On Wed, Oct 4, 2017 at 12:14 PM, SuStel <sustel@trimboli.name> wrote:
I don't think you can use it for any application of -vaD, only for when -vaD indicates an indirect object. In your qaHoHqang example, for instance, SoH is not an indirect object: SoH benefits from the action, but the action does not result in something actually given to SoH.
Out of the three verbs I can think of that have been used with the prefix trick -- nob, 'ang, and jatlh -- only the first involves actually giving someone something. In the case of tIqwIj Sa'angnIS or tlhIngan Hol qajatlh, tlhIH or SoH are benefiting from the action but aren't really getting anything out of it physically.
I didn't say anything about physically. The target of the
prefix is someone who receives the outcome of the action. Sa'ang:
you receive the outcome of my showing, you see something; qajatlh:
you receive the outcome of my speaking, you hear something. But
with muqab, I don't receive the outcome of its being bad.
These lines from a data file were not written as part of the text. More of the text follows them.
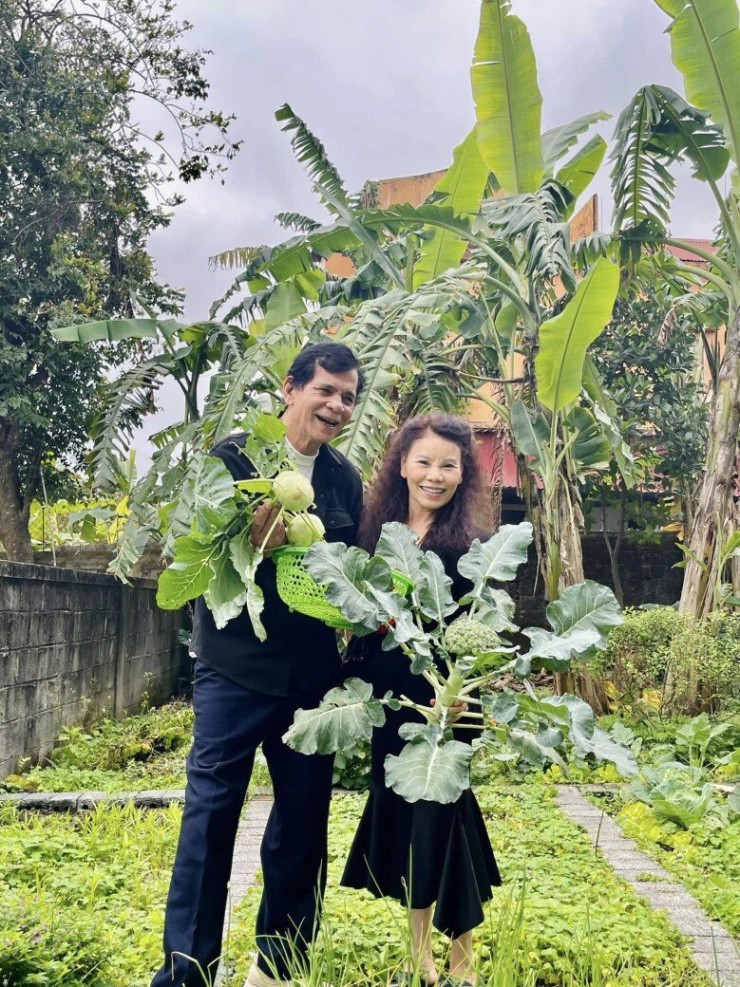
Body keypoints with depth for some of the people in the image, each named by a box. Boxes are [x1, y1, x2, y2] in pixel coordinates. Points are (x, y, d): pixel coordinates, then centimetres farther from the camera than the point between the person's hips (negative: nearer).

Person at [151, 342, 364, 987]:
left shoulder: (345, 479, 9)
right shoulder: (233, 458, -5)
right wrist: (271, 512, -25)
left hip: (313, 672, 5)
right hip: (237, 667, -4)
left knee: (304, 817, 11)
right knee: (211, 811, -1)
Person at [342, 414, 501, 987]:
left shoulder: (473, 542, -7)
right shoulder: (377, 531, 5)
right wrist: (357, 684, 2)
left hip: (443, 700, -4)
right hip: (387, 700, 5)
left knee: (440, 813, 0)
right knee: (399, 812, 12)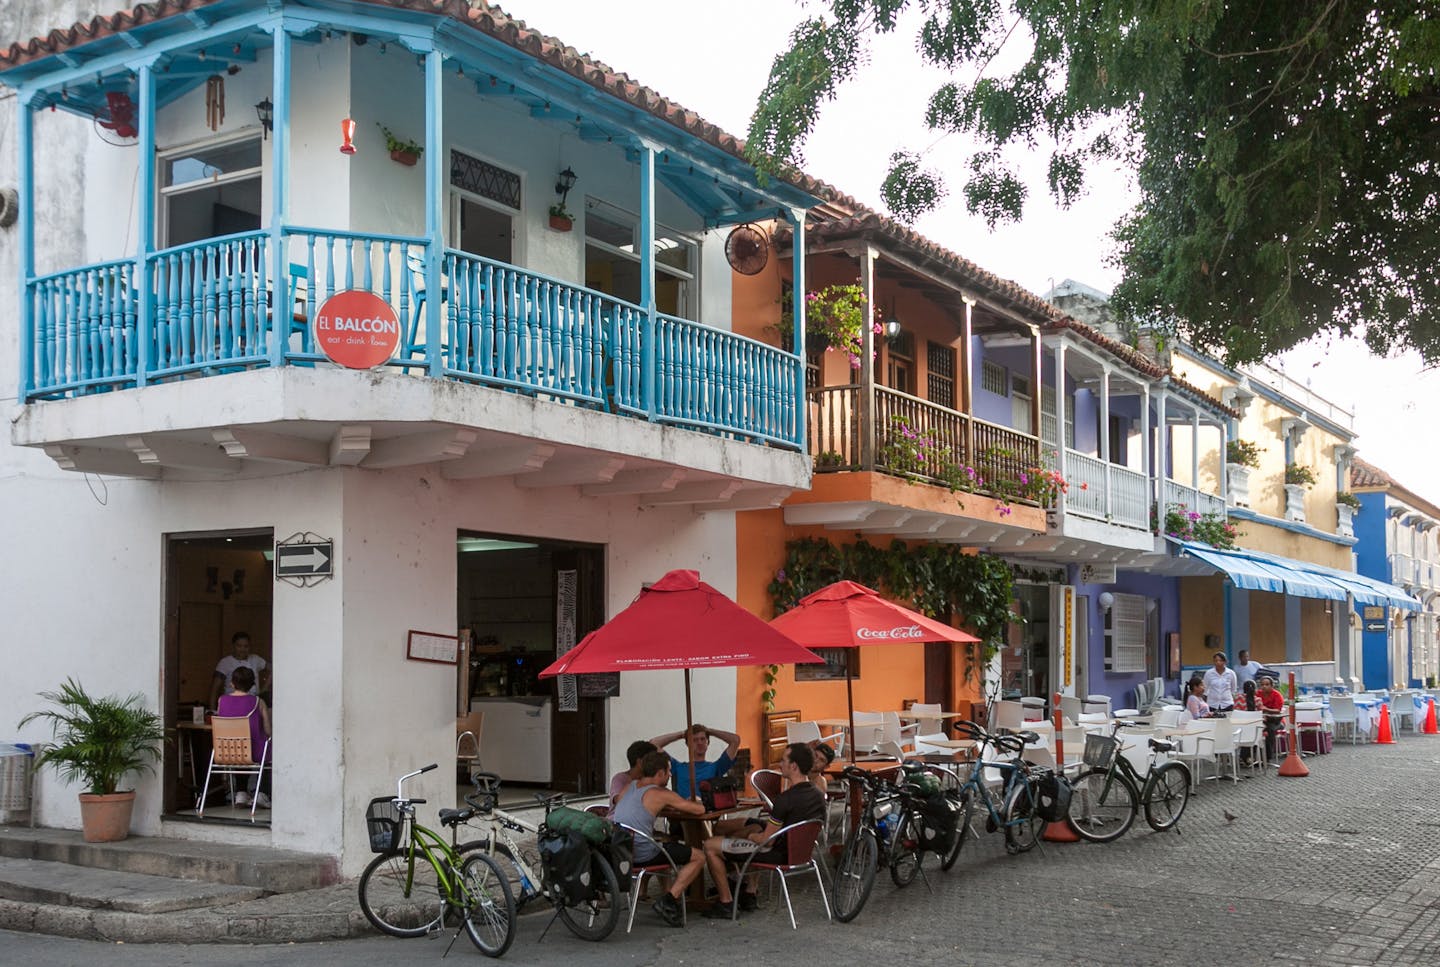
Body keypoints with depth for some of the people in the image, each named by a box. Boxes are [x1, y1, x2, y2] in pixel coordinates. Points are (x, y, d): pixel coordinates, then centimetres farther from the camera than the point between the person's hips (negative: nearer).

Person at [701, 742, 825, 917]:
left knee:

Nothing actually happens to me.
(Also, is the assumed distinction between meanings of -vaD a carryover from the ways that suffix is translated into English? Do Klingon grammarians make a distinction between the jIHvaD in jiHvaD taj Danobpu' and in jIHvaD qab tera'ngan Soj 'Iq?)
I don't think so. I think Okrand was looking for a way to express
"indirect object," and saw that -vaD often did that job,
because one sort of beneficiary is an indirect object. So he gives
it this role in TKD Addendum 6.8. "The indirect object may be
considered the beneficiary," not that the beneficiary may be
considered the indirect object.
And the prefix trick works with indirect objects, not beneficiaries.
You can look at it this (inexact) way: Klingon has the distinct
semantic roles of "indirect object" and "benefactive," and both
are marked with the "beneficiary" suffix, -vaD.